To accomplish this, Little Big Brands began by creating color-coded line work and flower elements (nuances of the brand’s original leaves graphic) along the top of each SKU. “While we didn’t completely abandon everything, we did considerably upgrade the imagery,” says John Nunziato, creative director, Little Big Brands. “We…moved them to a more useable, identifiable and completely ownable illustration style.” Little Big Brands then used a Yoni-the ancient symbol for female genitalia-as the package focal point. “Our symbol now has a very deep, historical meaning to it,” says Nunziato. The Yoni graphic also includes an updated Summer’s Eve logo, rendered in abbreviated form as “SE”. “Before, the ‘Summer’s Eve’ was massive on there, and now we are using the ‘SE’ to help guide people and symbolize the brand,” says Long. “But you aren’t screaming, ‘This is Summer’s Eve’ in your cart.”
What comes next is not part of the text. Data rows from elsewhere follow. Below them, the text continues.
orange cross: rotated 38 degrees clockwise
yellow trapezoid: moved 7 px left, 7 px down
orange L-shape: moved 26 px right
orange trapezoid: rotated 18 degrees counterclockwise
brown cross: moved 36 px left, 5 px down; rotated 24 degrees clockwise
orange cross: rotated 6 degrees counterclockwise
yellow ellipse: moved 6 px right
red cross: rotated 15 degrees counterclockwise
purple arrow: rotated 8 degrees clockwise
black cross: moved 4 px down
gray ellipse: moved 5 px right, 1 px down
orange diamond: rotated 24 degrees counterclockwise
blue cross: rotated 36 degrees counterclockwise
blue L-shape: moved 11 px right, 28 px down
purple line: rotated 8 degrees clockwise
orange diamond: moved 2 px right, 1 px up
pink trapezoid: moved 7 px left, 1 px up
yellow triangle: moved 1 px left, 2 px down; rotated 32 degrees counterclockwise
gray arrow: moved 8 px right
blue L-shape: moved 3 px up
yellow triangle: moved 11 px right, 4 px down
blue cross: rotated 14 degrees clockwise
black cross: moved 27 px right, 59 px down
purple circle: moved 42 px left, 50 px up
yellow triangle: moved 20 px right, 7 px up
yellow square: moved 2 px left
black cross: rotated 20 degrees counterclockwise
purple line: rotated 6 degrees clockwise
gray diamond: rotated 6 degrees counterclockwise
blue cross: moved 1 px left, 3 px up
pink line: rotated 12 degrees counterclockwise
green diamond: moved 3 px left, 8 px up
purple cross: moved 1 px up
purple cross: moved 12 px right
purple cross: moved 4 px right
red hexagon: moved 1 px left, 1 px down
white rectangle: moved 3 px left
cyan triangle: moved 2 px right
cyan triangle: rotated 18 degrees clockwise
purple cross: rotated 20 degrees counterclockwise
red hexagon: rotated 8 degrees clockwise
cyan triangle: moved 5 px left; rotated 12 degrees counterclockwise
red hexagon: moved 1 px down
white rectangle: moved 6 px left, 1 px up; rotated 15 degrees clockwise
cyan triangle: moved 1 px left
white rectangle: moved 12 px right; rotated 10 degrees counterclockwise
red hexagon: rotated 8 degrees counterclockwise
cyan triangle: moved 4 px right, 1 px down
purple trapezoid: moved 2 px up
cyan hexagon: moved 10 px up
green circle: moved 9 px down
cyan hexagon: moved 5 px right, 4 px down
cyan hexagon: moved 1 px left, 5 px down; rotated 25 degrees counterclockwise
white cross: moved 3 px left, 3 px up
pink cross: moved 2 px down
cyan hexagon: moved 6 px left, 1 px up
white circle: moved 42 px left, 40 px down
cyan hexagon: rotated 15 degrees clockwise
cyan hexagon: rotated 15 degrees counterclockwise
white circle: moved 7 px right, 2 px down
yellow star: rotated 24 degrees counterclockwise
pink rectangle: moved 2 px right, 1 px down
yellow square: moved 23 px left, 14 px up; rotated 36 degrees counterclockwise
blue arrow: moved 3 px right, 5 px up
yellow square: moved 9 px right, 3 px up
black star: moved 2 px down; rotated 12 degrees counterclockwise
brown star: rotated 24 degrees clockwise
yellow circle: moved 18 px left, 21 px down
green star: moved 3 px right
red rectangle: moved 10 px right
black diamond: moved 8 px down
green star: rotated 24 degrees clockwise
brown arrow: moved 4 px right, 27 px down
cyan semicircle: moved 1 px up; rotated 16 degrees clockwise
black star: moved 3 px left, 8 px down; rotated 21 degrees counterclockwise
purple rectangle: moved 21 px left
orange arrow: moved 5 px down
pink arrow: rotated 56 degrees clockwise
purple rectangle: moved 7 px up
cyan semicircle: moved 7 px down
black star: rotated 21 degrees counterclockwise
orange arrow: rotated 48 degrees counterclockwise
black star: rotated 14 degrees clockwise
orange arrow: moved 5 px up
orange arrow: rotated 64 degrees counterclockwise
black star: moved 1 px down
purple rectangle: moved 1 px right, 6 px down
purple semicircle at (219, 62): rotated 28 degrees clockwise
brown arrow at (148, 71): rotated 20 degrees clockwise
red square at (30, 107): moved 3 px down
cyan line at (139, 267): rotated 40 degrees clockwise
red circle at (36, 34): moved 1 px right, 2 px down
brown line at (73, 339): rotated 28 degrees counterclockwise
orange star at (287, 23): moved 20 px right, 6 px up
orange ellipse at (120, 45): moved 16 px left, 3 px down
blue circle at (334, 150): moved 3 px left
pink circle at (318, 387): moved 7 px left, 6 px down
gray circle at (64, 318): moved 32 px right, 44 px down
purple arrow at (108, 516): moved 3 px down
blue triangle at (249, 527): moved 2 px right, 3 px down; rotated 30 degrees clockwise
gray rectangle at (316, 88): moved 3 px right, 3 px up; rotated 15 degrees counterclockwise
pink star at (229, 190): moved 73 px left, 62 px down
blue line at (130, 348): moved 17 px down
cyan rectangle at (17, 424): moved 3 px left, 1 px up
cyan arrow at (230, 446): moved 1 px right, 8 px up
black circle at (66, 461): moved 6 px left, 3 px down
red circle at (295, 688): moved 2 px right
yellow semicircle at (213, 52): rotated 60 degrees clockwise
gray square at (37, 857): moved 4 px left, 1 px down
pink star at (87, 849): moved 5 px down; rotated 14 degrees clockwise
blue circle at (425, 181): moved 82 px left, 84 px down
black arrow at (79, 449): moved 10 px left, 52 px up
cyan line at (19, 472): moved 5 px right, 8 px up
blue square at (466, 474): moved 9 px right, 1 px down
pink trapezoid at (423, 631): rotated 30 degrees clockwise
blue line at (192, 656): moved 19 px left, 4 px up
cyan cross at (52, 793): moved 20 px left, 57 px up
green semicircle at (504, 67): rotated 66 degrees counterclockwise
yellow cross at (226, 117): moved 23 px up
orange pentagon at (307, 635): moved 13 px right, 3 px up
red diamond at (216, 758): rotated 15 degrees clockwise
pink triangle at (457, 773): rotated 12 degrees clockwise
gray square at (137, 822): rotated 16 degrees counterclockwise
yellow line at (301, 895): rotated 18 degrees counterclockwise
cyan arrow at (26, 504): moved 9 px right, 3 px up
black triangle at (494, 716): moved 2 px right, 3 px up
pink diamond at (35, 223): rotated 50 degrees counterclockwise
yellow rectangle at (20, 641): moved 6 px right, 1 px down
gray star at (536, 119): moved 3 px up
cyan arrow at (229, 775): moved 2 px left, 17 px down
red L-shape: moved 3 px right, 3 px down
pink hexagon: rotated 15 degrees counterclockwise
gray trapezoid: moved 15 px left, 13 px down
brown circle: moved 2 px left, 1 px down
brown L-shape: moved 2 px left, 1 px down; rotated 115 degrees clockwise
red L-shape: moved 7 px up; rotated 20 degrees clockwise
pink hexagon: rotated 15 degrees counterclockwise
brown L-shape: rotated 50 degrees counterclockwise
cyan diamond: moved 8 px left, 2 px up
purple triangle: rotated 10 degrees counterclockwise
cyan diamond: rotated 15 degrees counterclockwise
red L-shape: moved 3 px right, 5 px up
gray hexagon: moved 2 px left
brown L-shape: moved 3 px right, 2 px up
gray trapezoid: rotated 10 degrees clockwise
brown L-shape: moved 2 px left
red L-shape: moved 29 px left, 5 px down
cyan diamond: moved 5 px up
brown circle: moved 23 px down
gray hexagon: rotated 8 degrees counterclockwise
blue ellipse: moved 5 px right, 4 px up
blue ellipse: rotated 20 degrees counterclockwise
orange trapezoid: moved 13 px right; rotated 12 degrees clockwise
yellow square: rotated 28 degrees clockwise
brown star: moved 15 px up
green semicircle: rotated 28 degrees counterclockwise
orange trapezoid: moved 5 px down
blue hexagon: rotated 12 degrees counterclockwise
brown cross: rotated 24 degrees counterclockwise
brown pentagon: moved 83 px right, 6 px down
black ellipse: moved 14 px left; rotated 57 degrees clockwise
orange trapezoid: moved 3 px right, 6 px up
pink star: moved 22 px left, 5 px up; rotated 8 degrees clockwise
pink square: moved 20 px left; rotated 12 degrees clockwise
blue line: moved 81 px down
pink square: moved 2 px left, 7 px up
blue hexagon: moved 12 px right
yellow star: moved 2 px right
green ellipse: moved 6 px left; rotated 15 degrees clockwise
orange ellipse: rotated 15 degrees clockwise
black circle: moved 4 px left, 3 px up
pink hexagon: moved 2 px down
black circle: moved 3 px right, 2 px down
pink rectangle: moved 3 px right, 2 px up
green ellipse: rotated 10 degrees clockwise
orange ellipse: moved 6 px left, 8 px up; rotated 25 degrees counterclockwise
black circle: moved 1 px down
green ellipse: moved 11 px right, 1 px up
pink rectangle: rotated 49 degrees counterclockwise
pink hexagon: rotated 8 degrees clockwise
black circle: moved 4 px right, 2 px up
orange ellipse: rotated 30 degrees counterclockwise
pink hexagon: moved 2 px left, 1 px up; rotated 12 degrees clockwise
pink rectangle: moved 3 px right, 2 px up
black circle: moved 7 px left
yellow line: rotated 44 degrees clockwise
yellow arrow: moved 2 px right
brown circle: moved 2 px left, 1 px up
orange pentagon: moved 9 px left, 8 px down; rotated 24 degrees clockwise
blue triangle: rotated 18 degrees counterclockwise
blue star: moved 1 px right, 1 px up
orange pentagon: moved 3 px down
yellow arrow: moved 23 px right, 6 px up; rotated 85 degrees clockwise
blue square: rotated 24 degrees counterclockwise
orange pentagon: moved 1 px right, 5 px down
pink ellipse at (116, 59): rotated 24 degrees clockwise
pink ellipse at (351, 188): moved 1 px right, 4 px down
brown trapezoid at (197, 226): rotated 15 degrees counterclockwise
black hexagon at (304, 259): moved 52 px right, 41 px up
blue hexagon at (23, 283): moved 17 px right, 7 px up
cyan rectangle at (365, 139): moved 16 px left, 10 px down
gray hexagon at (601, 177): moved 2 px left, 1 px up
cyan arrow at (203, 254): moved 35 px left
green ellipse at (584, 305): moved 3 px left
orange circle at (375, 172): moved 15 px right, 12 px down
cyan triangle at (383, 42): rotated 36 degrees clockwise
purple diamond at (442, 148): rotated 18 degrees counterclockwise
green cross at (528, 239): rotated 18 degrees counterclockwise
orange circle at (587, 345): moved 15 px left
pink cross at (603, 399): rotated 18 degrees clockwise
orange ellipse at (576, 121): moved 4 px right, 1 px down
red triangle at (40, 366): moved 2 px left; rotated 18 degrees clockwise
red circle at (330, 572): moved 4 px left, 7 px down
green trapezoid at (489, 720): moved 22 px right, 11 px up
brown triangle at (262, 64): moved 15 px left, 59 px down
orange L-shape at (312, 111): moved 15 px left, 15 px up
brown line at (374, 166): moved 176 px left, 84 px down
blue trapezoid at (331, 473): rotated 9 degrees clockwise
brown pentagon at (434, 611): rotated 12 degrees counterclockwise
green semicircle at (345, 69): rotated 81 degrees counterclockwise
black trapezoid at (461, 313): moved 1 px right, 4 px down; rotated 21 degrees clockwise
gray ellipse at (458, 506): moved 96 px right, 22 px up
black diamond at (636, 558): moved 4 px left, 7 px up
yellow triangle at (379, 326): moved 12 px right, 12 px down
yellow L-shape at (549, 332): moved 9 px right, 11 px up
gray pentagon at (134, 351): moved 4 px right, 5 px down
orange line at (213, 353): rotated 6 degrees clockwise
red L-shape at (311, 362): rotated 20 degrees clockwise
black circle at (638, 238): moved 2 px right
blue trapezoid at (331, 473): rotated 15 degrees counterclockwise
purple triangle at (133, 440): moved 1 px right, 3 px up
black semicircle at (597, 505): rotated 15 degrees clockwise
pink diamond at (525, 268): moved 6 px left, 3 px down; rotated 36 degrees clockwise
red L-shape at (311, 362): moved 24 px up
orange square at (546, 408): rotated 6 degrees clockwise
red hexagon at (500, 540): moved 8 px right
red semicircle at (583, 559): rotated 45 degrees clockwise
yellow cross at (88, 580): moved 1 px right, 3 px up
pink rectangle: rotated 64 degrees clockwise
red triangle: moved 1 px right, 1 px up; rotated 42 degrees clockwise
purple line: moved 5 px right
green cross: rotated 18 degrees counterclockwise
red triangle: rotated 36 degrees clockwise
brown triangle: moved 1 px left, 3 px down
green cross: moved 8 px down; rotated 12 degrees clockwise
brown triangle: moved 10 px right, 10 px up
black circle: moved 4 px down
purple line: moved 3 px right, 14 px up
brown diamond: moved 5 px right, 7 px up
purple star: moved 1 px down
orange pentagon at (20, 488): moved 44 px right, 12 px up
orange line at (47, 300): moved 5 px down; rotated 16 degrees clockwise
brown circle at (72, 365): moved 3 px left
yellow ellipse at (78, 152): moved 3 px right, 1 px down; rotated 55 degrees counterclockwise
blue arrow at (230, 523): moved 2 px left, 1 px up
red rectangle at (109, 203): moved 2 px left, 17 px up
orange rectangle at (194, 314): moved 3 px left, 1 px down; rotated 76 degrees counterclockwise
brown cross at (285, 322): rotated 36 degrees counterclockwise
Next, Little Big Brands turned its attention to the brand architecture. According to Nunziato, “One of the big problems with the brand was shoppability. They had three pastel color palettes-a pink, light green and a lavender-which really didn’t mean anything from form to SKU.” Therefore, they developed 19 custom colors, including 17 color codes to represent each variety, the logo color and the background color, which were still feminine but  also sophisticated.

While Little Big Brands was working on the redesign, Product Ventures spearheaded the structural work. Using its own consumer-driven research (including blog diaries and focus groups), it eliminated the broader, big shouldered bottles and developed sleek, modern looking structures that were functional and worked well for women.

To coincide with the updated design and structure, Summer’s Eve introduced a new website with a frank educational component (e.g., an “ID the V” quiz that asks visitors to identify the five major parts of the vagina), viral and television campaigns, a blog ( and more. “When we started talking to women, they really told us to talk about it,” says Long. “It’s a real product, for a real area, and [they wanted us] to talk about it in a real manner.”

The results: Together, Little Big Brands and Product Ventures created a design and structure for Summer’s Eve that is supporting a new brand effort to become more relevant and change how women talk about their bodies. According to Long, “It’s [really]out there, especially for Summer’s Eve.” “This is the brand that had women running on the beach with a ‘not so fresh feeling’, and now…people are being very frank about it.”

The openness is resonating well, particularly with a younger audience. “When we went into the project, the audience was really 40- , 50- and 60-something women,” says Long. “But what we are seeing now is that those 20- and 30-something women are saying, ‘Wow, this is cool; this is something that looks like me and feels like me,’ so it has opened [Summer’s Eve] to a wider audience.”